• [Resultado esperado]: Segundo o texto sobre o míssil 9M729, a designação atribuída pela NATO mudou de SSC-X-8 para outra forma. Explique por que motivo a letra "X" deixou de constar.

Apresentação do míssil 9M729 em Kubinka, Moscovo, a 23 de janeiro de 2019. (Fonte: AP)

O que é afinal o 9M729?

O 9M729 é um míssil de cruzeiro lançado a partir do solo e com um alcance de até 2.500 km, especifica o site Missile Threat, produzido pelo Centro de Estudos Estratégicos e Internacionais em Washington. Tem entre seis e oito metros de comprimento, 514 milímetros de diâmetro, transporta uma ogiva única de 450 kg (que pode ser convencional ou nuclear) e é produzido pela empresa russa NPO Novator. A NATO começou por o apelidar de SSC-X-8, sendo que deixou cair o "X" assim que o deixou de ser uma arma experimental e passou a ser operacional.

Se ainda tem dúvidas sobre o que pode ou não pode transportar, o major-general Agostinho Costa simplifica: "Neste momento, qualquer coisa que voa acima de 155 milímetros de calibre, lançado de um tubo de artilharia ou de um míssil, pode transportar uma ogiva nuclear. Isso é indiscutível".

• [Itens de dados]:
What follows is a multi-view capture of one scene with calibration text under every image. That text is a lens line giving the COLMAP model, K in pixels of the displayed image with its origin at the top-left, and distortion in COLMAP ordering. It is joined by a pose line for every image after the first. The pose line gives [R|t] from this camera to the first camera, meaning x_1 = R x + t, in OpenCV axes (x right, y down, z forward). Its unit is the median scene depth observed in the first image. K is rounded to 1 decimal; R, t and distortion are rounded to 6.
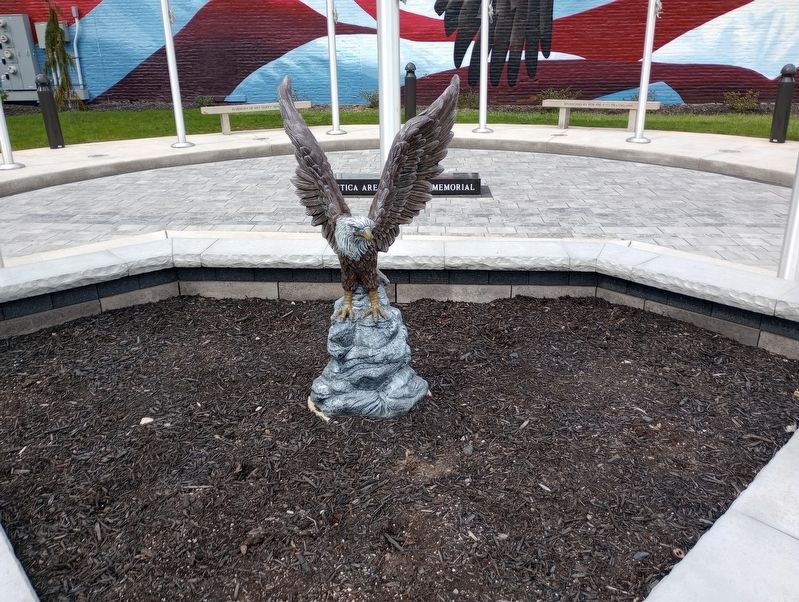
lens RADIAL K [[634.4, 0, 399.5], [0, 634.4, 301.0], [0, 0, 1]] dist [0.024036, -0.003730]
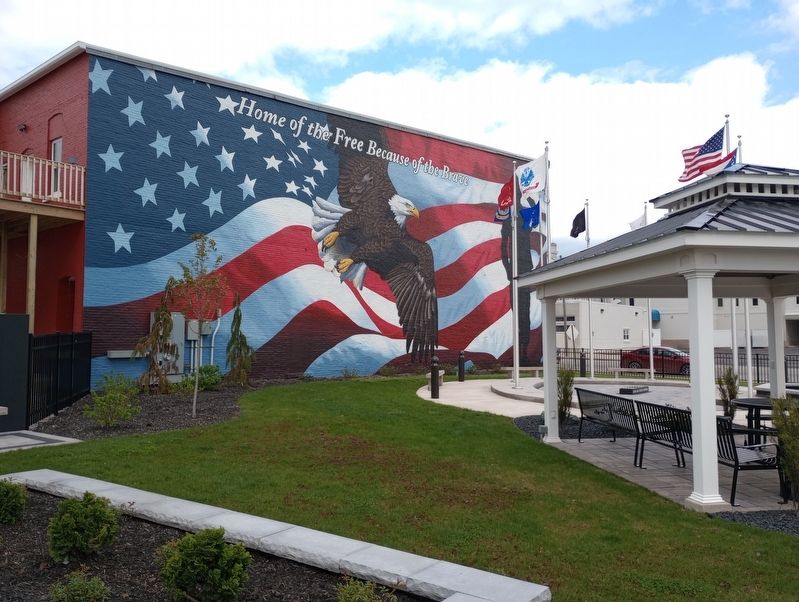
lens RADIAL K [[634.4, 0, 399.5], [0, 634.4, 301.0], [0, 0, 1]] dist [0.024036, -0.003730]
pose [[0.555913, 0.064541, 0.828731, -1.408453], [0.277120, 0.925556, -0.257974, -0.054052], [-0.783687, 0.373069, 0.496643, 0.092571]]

---

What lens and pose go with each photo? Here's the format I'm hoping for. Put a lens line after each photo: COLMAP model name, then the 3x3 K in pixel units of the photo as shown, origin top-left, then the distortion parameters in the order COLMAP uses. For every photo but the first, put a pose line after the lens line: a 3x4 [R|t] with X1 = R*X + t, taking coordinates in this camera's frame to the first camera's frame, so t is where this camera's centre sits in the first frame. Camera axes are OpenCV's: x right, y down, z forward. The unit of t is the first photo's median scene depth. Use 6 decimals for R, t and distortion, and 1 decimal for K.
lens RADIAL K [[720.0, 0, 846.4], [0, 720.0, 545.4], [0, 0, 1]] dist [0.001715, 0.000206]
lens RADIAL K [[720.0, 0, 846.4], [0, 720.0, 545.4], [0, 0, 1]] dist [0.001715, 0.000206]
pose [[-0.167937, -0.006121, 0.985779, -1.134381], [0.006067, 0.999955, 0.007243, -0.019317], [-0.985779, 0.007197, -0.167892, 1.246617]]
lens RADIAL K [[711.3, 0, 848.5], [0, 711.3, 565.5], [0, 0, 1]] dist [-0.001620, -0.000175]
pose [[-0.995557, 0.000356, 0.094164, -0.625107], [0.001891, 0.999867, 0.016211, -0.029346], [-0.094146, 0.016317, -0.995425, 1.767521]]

* * *

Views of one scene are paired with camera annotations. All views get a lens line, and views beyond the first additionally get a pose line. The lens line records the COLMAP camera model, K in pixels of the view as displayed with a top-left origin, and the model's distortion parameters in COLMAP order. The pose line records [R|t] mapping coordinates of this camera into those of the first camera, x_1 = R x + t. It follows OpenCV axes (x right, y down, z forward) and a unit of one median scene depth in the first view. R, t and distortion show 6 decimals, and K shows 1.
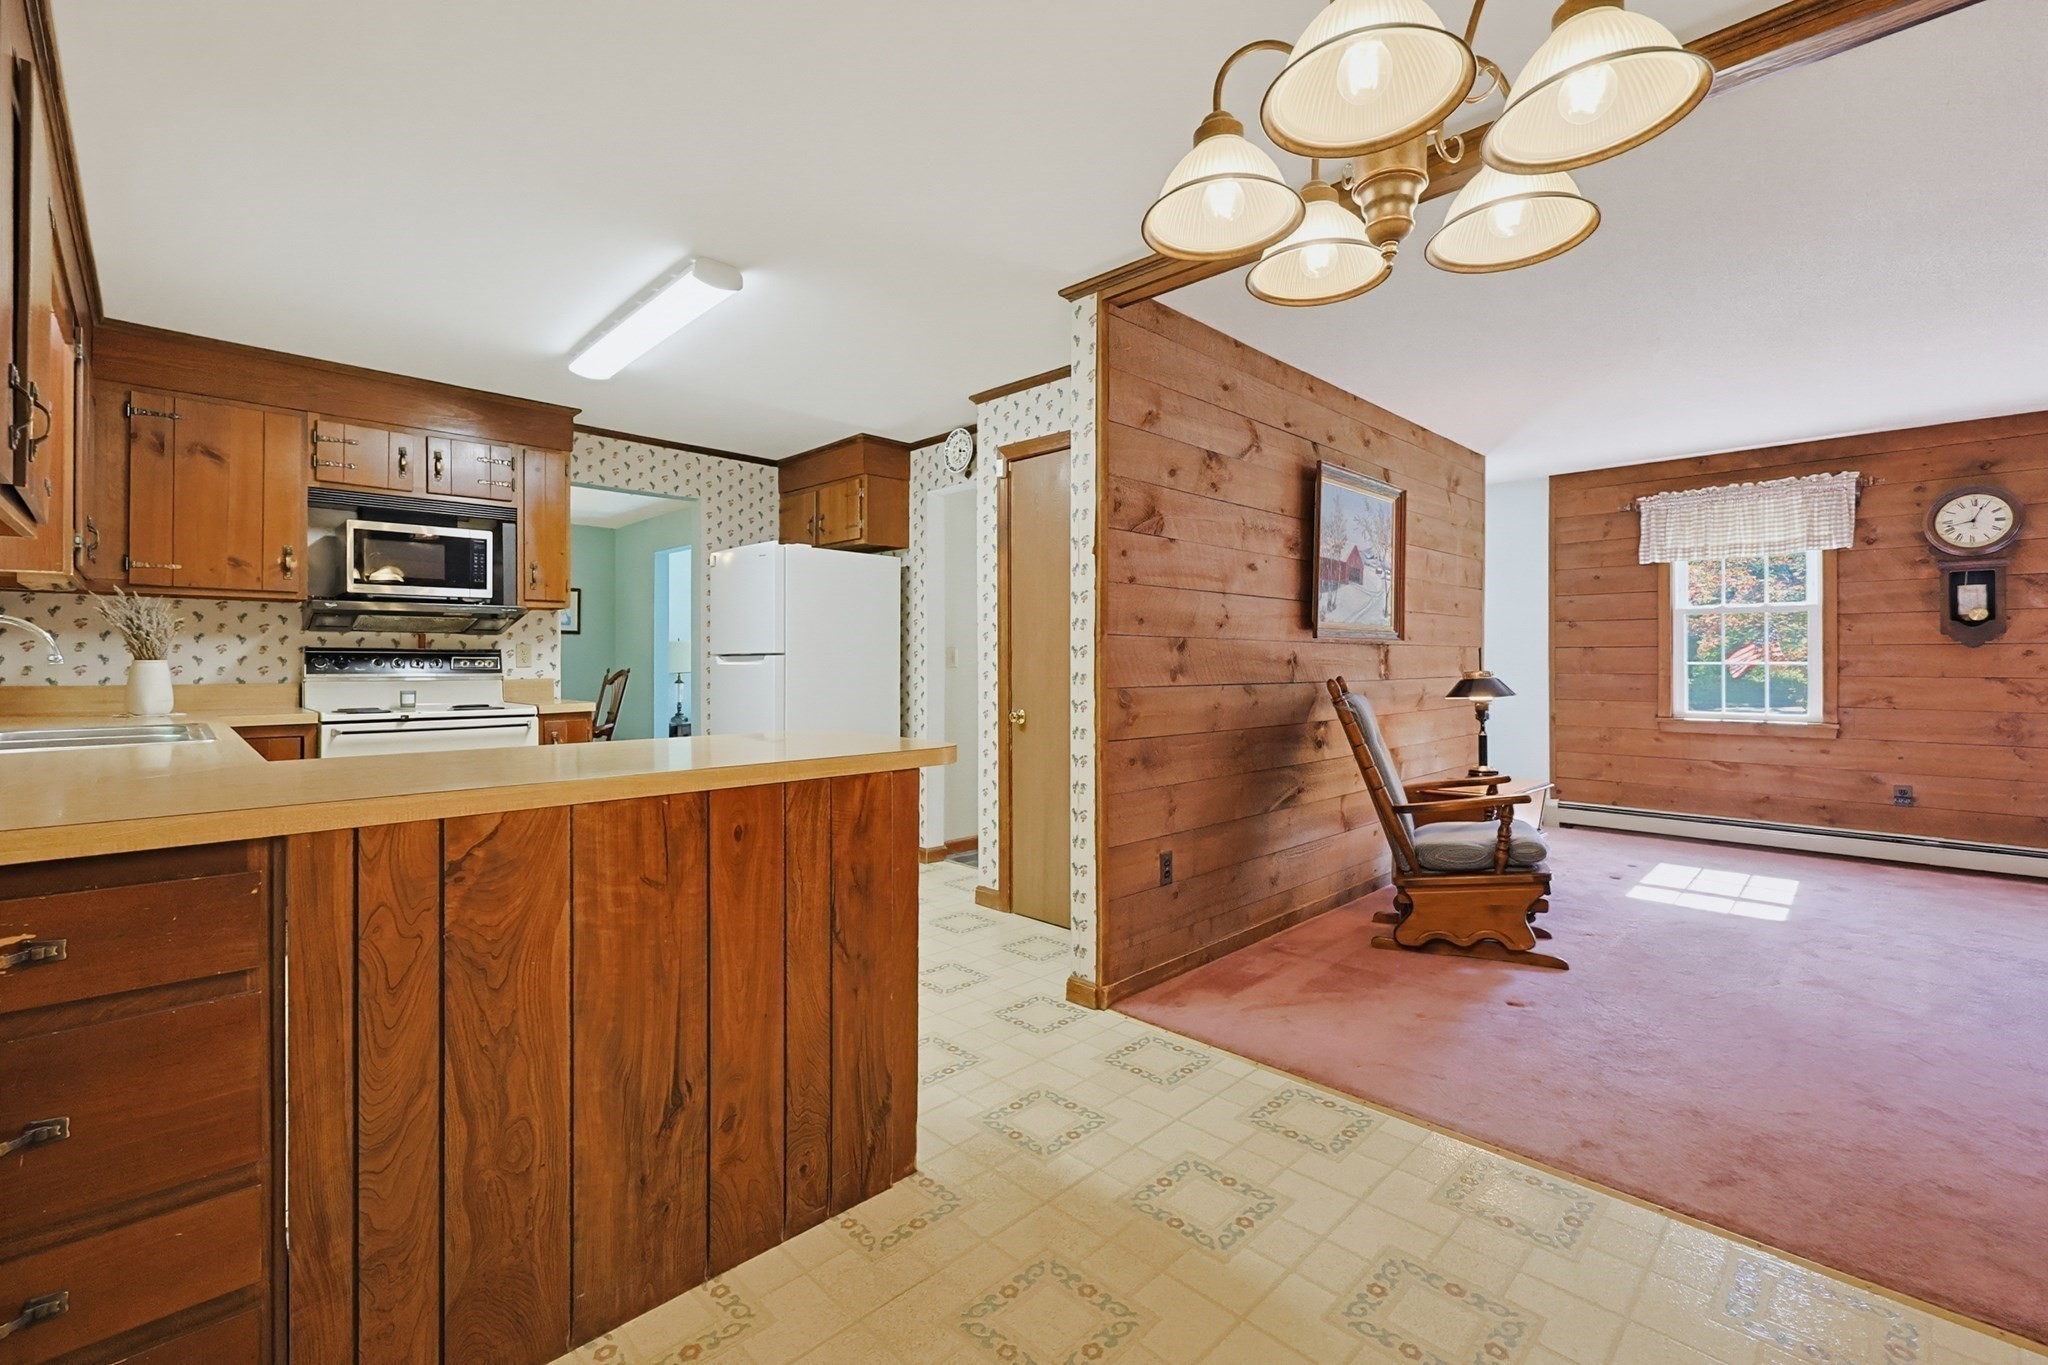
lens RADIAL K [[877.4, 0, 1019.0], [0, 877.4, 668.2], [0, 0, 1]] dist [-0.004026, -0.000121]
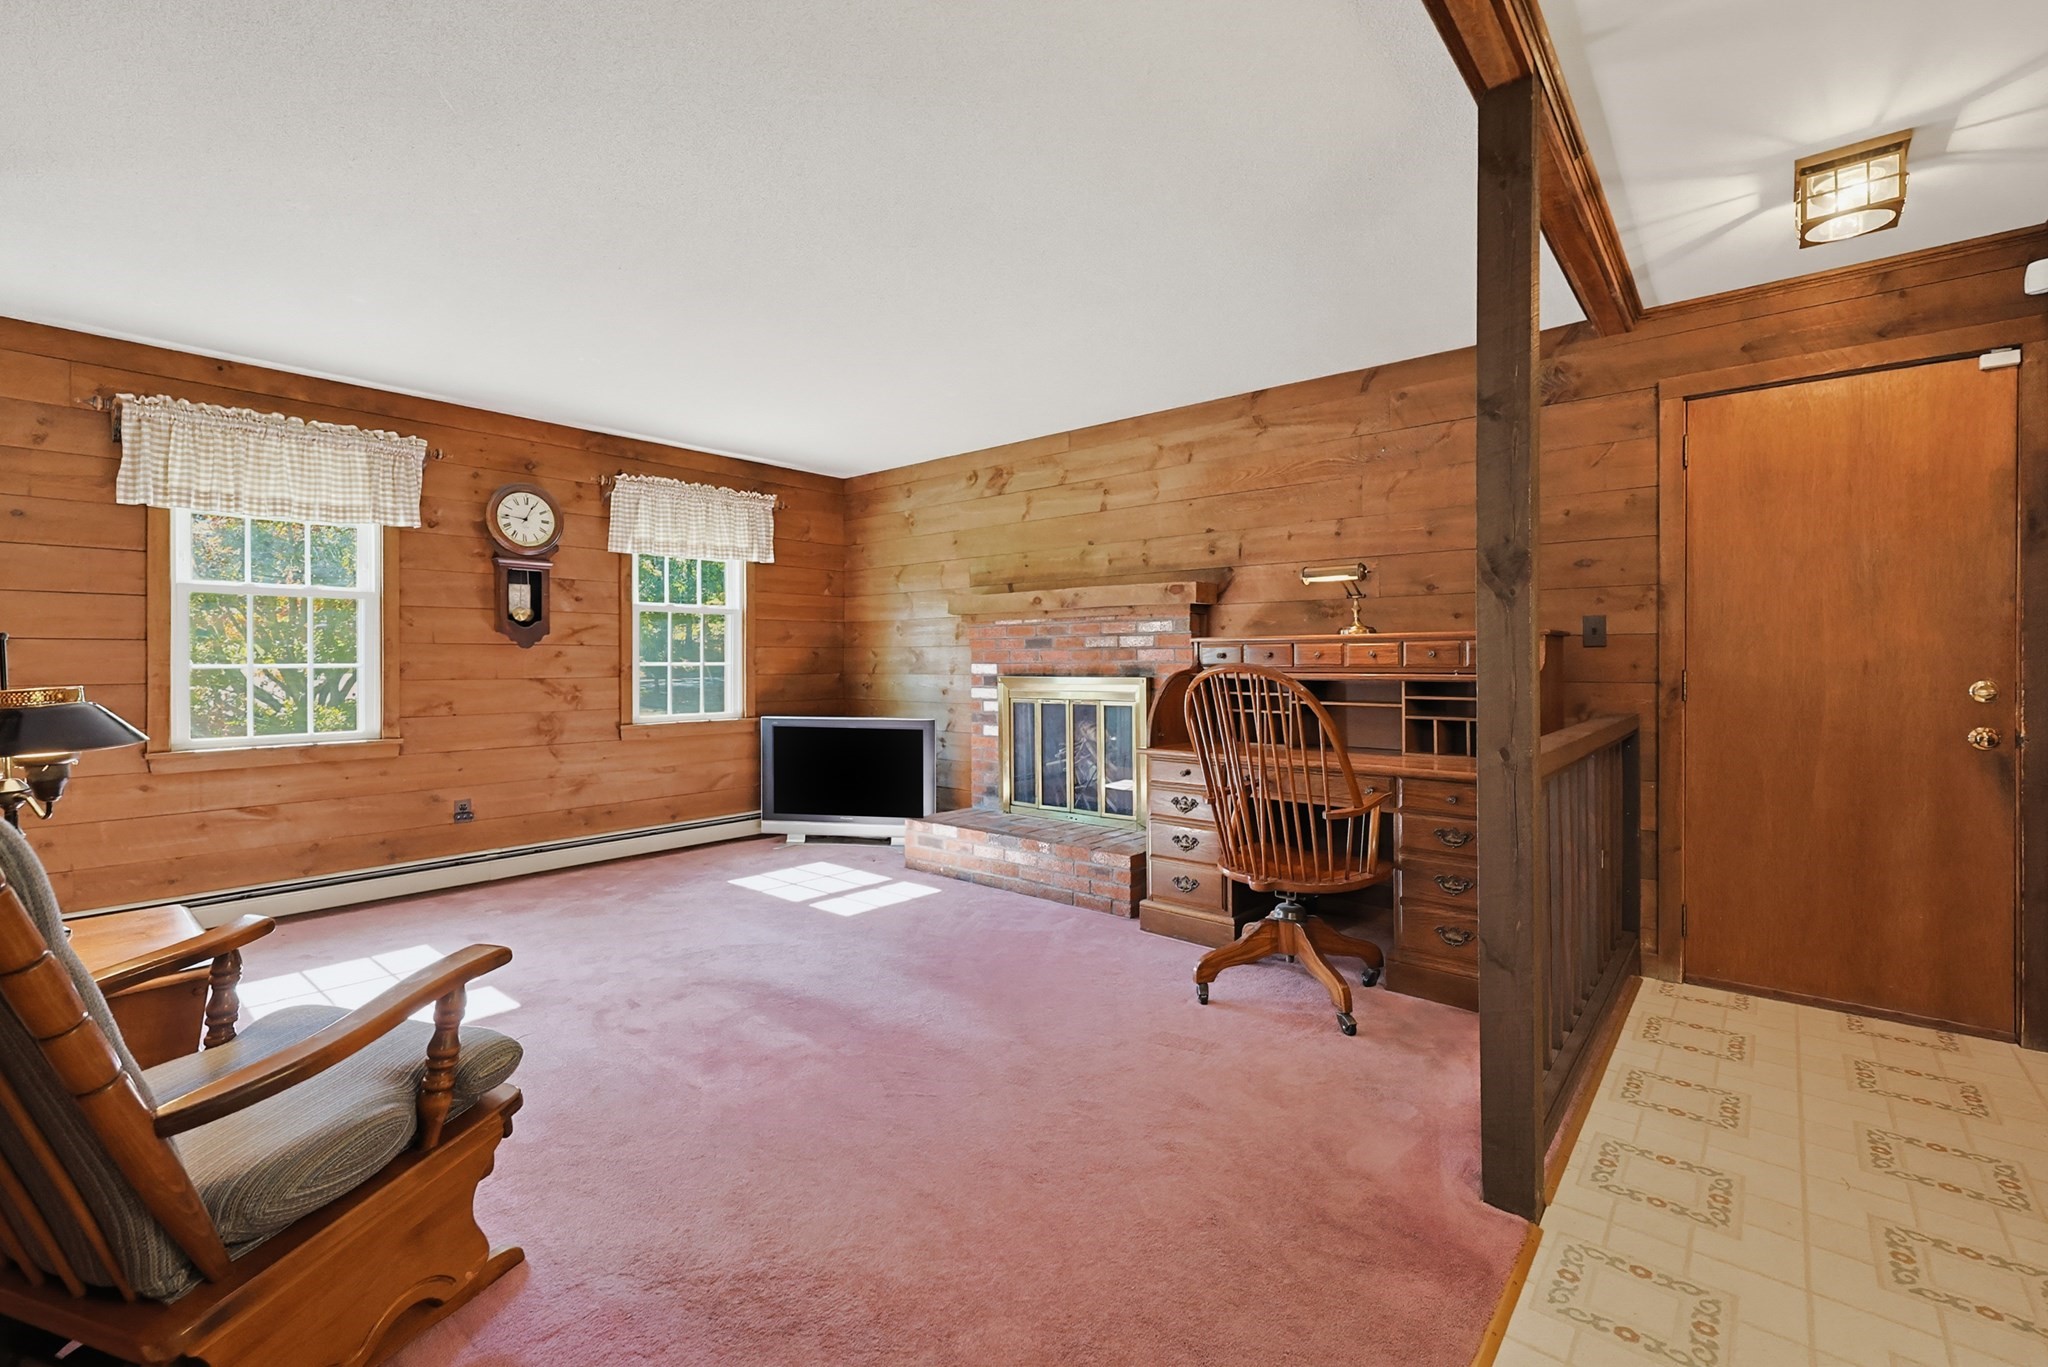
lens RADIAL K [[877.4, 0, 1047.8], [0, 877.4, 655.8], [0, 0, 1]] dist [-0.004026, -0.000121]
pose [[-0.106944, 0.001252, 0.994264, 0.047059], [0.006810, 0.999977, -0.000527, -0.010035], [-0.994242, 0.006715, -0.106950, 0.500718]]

• [Resposta à tarefa]: A NATO retirou o "X" porque o míssil deixou de ser uma arma experimental e passou a ser operacional.